══ DOCUMENT PASSAGE
Model test results - model 20240117

jwebmeister commented 10 months ago

Post test results + useful remarks here, ideally of both:

the new model (20240117), and
the base model (kaldi_model_daanzu_20211030-mediumlm)

, using the same test data, and using the default Ready or Not grammar module.

Useful remarks include:

specific words or phrases that were consistently misrecognised
rate of false positives / false negatives
subjective opinion, which model works better or worse, and in which areas

Important instructions:

It's important to manually review, clean and update retain.tsv with the correct rules + text, see example workflow near the end of these instructions
See this YouTube video
Please only include "normal commands" in the test data, please exclude "Freeze", etc.
- There's a script ./scripts/copy_retain_item_cmds_only.ps1 that can be used in PowerShell to copy only "normal commands" out of ./retain/ and into ./cleanaudio_cmds/
Please, if possible, only use the default _readyornot.py grammar module, or very minor modifications, i.e. no new words.
Example command to run test ./tacspeak.exe --test_model './cleanaudio_cmds/retain.tsv' './kaldi_model/' './kaldi_model/lexicon.txt' 4
There are a number of useful PowerShell scripts in the ./scripts/ folder related to cleaning up the retain.tsv and related .wav files.
════
Pick up the thread on testing the 20240117 speech model and carry it on from its last line. You won't need the rows.
══ DATASET ENTRIES
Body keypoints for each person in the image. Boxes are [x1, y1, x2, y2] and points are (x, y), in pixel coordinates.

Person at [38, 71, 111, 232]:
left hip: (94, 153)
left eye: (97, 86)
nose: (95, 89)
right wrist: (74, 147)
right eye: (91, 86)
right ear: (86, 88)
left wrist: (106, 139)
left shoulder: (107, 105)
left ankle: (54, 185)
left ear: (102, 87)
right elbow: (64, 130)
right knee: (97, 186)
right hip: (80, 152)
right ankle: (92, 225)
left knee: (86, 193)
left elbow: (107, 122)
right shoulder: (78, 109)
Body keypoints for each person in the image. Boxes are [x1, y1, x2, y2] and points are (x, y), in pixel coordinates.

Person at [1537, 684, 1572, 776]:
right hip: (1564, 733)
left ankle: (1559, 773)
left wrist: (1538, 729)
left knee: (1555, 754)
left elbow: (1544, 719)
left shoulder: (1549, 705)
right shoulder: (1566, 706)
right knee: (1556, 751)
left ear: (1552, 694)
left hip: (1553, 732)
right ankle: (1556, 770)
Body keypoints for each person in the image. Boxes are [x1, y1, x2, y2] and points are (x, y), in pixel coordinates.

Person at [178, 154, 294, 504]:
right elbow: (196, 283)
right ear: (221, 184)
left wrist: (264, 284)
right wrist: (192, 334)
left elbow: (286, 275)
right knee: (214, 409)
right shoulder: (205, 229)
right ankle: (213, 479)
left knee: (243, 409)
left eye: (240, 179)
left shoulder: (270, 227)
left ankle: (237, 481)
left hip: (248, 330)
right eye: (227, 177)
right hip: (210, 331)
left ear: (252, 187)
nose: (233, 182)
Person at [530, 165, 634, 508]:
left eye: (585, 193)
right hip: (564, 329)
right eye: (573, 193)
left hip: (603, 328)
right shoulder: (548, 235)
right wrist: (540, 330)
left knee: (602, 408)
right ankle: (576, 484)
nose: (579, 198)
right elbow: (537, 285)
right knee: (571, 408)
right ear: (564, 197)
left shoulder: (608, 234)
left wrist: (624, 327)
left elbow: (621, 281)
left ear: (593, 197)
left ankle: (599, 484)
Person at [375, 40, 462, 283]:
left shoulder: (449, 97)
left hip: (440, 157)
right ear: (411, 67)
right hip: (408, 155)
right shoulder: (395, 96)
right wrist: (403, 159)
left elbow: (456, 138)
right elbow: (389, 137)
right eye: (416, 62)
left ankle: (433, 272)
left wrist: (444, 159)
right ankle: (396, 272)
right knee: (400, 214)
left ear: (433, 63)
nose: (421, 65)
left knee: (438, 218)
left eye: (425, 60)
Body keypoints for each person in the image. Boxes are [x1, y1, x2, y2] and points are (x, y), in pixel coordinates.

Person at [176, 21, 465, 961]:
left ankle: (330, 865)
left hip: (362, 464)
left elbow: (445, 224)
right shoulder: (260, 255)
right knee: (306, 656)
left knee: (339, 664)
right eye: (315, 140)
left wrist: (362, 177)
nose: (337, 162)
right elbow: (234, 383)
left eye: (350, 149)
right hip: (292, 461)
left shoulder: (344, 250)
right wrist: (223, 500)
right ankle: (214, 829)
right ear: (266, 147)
════
• RESULT OF THIS EXERCISE
A workflow I use for cleaning up the data after a play session:
- Open retain.tsv and go through each line, reviewing the rule and text
- At the same time, load into a playlist every .wav file in the ./retain/ folder in VLC media player on single file loop, pressing 'N' to move to next .wav as I read through each line of retain.tsv
- When there's a mismatch between the text vs the audio, but the rule is correct, I correct the text in retain.tsv to align with the audio.
- When there's a mismatch between the recognised rule (and/or option) vs the audio, I either A) update both the rule + text manually, or B) delete the line in retain.tsv, then when I'm done reviewing I run the list_wav_missing_from_retain_tsv.ps1 first to make sure I'm deleting the right files, then run delete_wav_missing_from_retain_tsv.ps1 script (option A is preferred, but hey we're all busy and life is too short to spend cleaning all the data).
- If the audio is so stupidly vague or garbled that I can't understand with my own ears and brain what I'm saying, I delete the line in retain.tsv, then when I'm done reviewing I run the list_wav_missing_from_retain_tsv.ps1 first to make sure I'm deleting the right files, then run delete_wav_missing_from_retain_tsv.ps1 script.

Example report:

0 incorrect commands out of 4 cmds (1 missions played), same result both models
5% WER, same result both models
new model more often picks up baby crying as "freeze", using "listen_key_toggle":-1, using USE_NOISE_SINK = True; also picked up in base model but not as often.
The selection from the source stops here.